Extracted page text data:
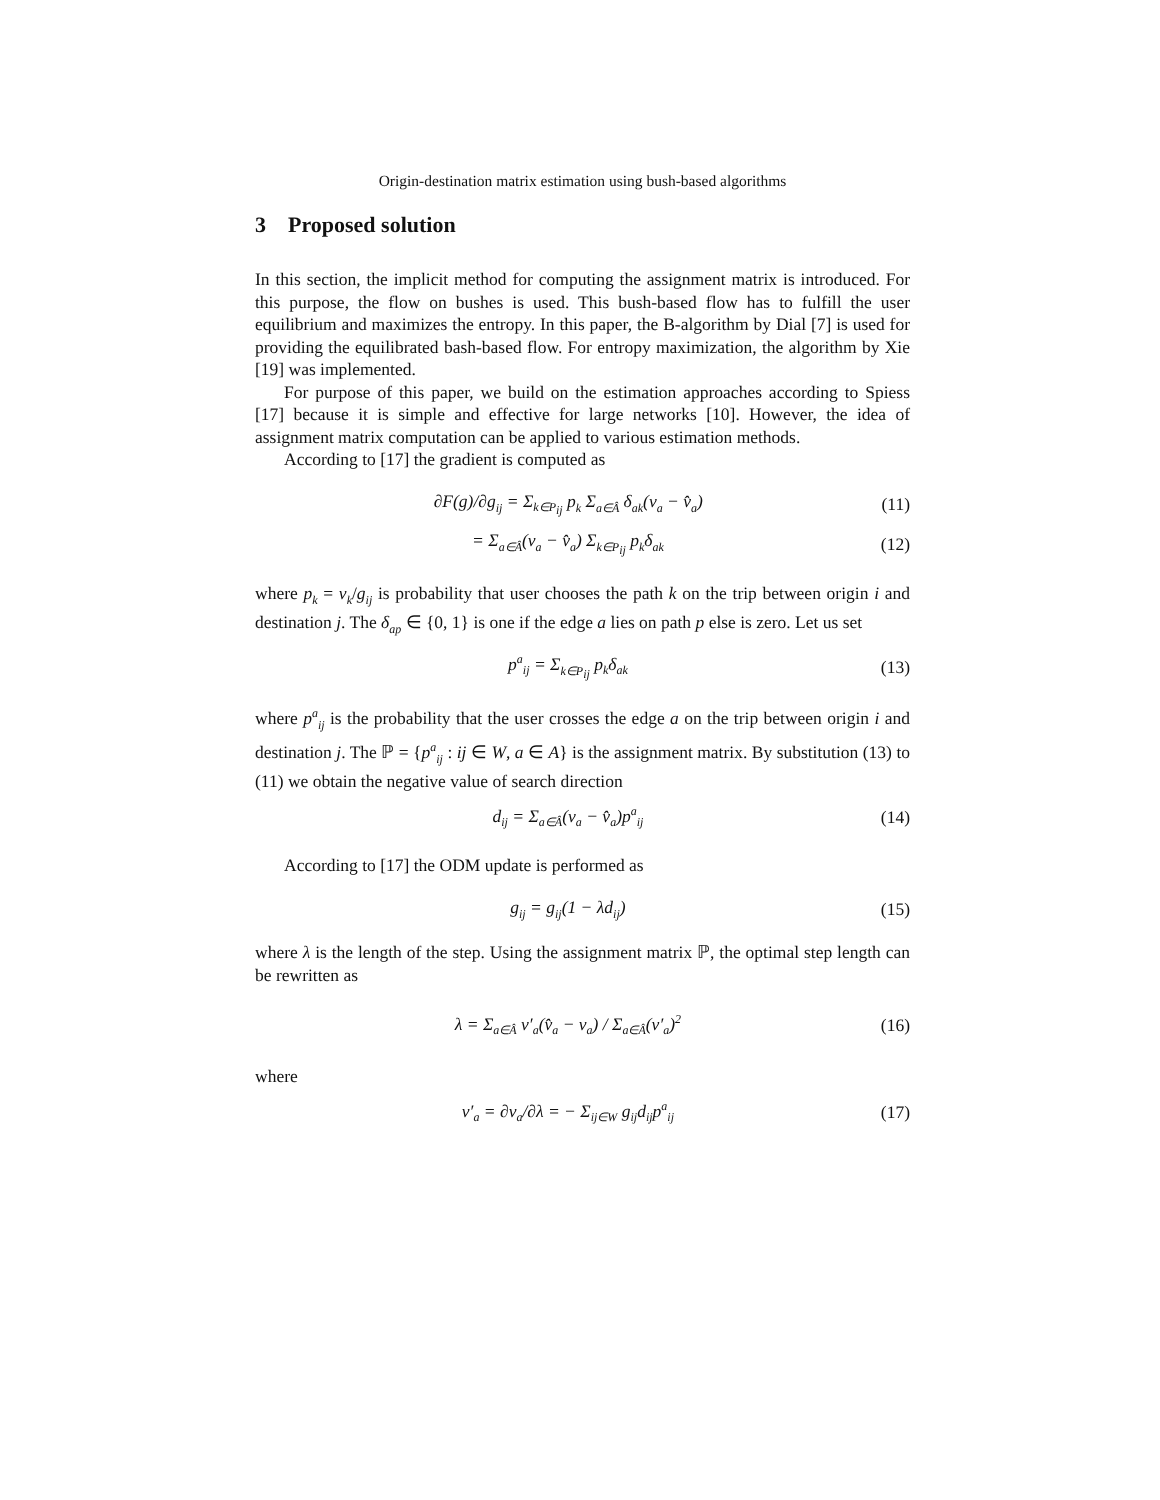Origin-destination matrix estimation using bush-based algorithms
3 Proposed solution
In this section, the implicit method for computing the assignment matrix is introduced. For this purpose, the flow on bushes is used. This bush-based flow has to fulfill the user equilibrium and maximizes the entropy. In this paper, the B-algorithm by Dial [7] is used for providing the equilibrated bash-based flow. For entropy maximization, the algorithm by Xie [19] was implemented.
For purpose of this paper, we build on the estimation approaches according to Spiess [17] because it is simple and effective for large networks [10]. However, the idea of assignment matrix computation can be applied to various estimation methods.
According to [17] the gradient is computed as
∂F(g)/∂g<sub>ij</sub> = Σ<sub>k∈P<sub>ij</sub></sub> p<sub>k</sub> Σ<sub>a∈Â</sub> δ<sub>ak</sub>(v<sub>a</sub> − v̂<sub>a</sub>) (11)
= Σ<sub>a∈Â</sub>(v<sub>a</sub> − v̂<sub>a</sub>) Σ<sub>k∈P<sub>ij</sub></sub> p<sub>k</sub>δ<sub>ak</sub> (12)
where p<sub>k</sub> = v<sub>k</sub>/g<sub>ij</sub> is probability that user chooses the path k on the trip between origin i and destination j. The δ<sub>ap</sub> ∈ {0, 1} is one if the edge a lies on path p else is zero. Let us set
p<sup>a</sup><sub>ij</sub> = Σ<sub>k∈P<sub>ij</sub></sub> p<sub>k</sub>δ<sub>ak</sub> (13)
where p<sup>a</sup><sub>ij</sub> is the probability that the user crosses the edge a on the trip between origin i and destination j. The ℙ = {p<sup>a</sup><sub>ij</sub> : ij ∈ W, a ∈ A} is the assignment matrix. By substitution (13) to (11) we obtain the negative value of search direction
d<sub>ij</sub> = Σ<sub>a∈Â</sub>(v<sub>a</sub> − v̂<sub>a</sub>)p<sup>a</sup><sub>ij</sub> (14)
According to [17] the ODM update is performed as
g<sub>ij</sub> = g<sub>ij</sub>(1 − λd<sub>ij</sub>) (15)
where λ is the length of the step. Using the assignment matrix ℙ, the optimal step length can be rewritten as
λ = Σ<sub>a∈Â</sub> v′<sub>a</sub>(v̂<sub>a</sub> − v<sub>a</sub>) / Σ<sub>a∈Â</sub>(v′<sub>a</sub>)<sup>2</sup> (16)
where
v′<sub>a</sub> = ∂v<sub>a</sub>/∂λ = − Σ<sub>ij∈W</sub> g<sub>ij</sub>d<sub>ij</sub>p<sup>a</sup><sub>ij</sub> (17)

> INSTRUCTIONS TO FOLLOW
Every line of the records above should be reproduced exactly, with no pictures included.

> WRITTEN SOLUTION
Origin-destination matrix estimation using bush-based algorithms
3 Proposed solution
In this section, the implicit method for computing the assignment matrix is introduced. For this purpose, the flow on bushes is used. This bush-based flow has to fulfill the user equilibrium and maximizes the entropy. In this paper, the B-algorithm by Dial [7] is used for providing the equilibrated bash-based flow. For entropy maximization, the algorithm by Xie [19] was implemented.
For purpose of this paper, we build on the estimation approaches according to Spiess [17] because it is simple and effective for large networks [10]. However, the idea of assignment matrix computation can be applied to various estimation methods.
According to [17] the gradient is computed as
∂F(g)/∂g<sub>ij</sub> = Σ<sub>k∈P<sub>ij</sub></sub> p<sub>k</sub> Σ<sub>a∈Â</sub> δ<sub>ak</sub>(v<sub>a</sub> − v̂<sub>a</sub>) (11)
= Σ<sub>a∈Â</sub>(v<sub>a</sub> − v̂<sub>a</sub>) Σ<sub>k∈P<sub>ij</sub></sub> p<sub>k</sub>δ<sub>ak</sub> (12)
where p<sub>k</sub> = v<sub>k</sub>/g<sub>ij</sub> is probability that user chooses the path k on the trip between origin i and destination j. The δ<sub>ap</sub> ∈ {0, 1} is one if the edge a lies on path p else is zero. Let us set
p<sup>a</sup><sub>ij</sub> = Σ<sub>k∈P<sub>ij</sub></sub> p<sub>k</sub>δ<sub>ak</sub> (13)
where p<sup>a</sup><sub>ij</sub> is the probability that the user crosses the edge a on the trip between origin i and destination j. The ℙ = {p<sup>a</sup><sub>ij</sub> : ij ∈ W, a ∈ A} is the assignment matrix. By substitution (13) to (11) we obtain the negative value of search direction
d<sub>ij</sub> = Σ<sub>a∈Â</sub>(v<sub>a</sub> − v̂<sub>a</sub>)p<sup>a</sup><sub>ij</sub> (14)
According to [17] the ODM update is performed as
g<sub>ij</sub> = g<sub>ij</sub>(1 − λd<sub>ij</sub>) (15)
where λ is the length of the step. Using the assignment matrix ℙ, the optimal step length can be rewritten as
λ = Σ<sub>a∈Â</sub> v′<sub>a</sub>(v̂<sub>a</sub> − v<sub>a</sub>) / Σ<sub>a∈Â</sub>(v′<sub>a</sub>)<sup>2</sup> (16)
where
v′<sub>a</sub> = ∂v<sub>a</sub>/∂λ = − Σ<sub>ij∈W</sub> g<sub>ij</sub>d<sub>ij</sub>p<sup>a</sup><sub>ij</sub> (17)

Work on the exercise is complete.